终于够到了那件衣服。他喘息着,用颤抖的手指摸索着衣服的接缝处。麻布粗糙,针脚还算密实。他需要拆开一侧腋下或者腰侧的缝线,形成一个开口。没有剪刀,没有刀。他只能用指甲!指甲在粗硬的麻线缝上徒劳地抠挖、拉扯,指腹很快就被磨破,渗出血丝,混合着污垢,带来钻心的刺痛。但他仿佛感觉不到,全部的意志都集中在“拆开它”这个目标上。
时间一点点流逝,窗外的天色似乎又亮了一些。终于,“嗤啦”一声轻响,腋下的一小段缝线被他用蛮力和指甲的磨损硬生生扯开了!一个勉强能伸进一只手的开口出现了!简陋的“口袋”完成!
沈墨轩几乎虚脱,瘫软在冰冷的泥地上,大口喘着粗气,每一次呼吸都带着血腥味和胸腔的灼痛。他看着那个歪歪扭扭的口袋,嘴角扯出一个比哭还难看的弧度。这是他在北宋,用这具残躯和现代思维,制造的第一件“工具”。

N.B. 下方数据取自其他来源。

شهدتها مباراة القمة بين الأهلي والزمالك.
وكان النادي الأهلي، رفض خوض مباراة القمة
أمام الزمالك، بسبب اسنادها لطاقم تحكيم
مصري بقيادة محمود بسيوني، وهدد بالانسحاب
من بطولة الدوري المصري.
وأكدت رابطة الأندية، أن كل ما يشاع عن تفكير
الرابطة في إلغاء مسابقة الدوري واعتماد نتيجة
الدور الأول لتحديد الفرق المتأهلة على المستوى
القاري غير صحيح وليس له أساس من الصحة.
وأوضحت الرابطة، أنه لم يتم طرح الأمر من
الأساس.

短暂地积攒了一点力气,他将这件改造过的短衫尽可能裹紧在身上,虽然依旧单薄,但聊胜于无。然后,他用尽全身力气,手脚并用地向那扇隔绝了生死的破木门爬去。
推开门的瞬间,狂暴的寒风裹挟着雪粒子,如同无数冰冷的钢针,狠狠扎在脸上、脖颈上,几乎让他窒息。他眯起眼,适应着外面比陋室内更刺眼的光线,同时也被眼前的景象深深震撼。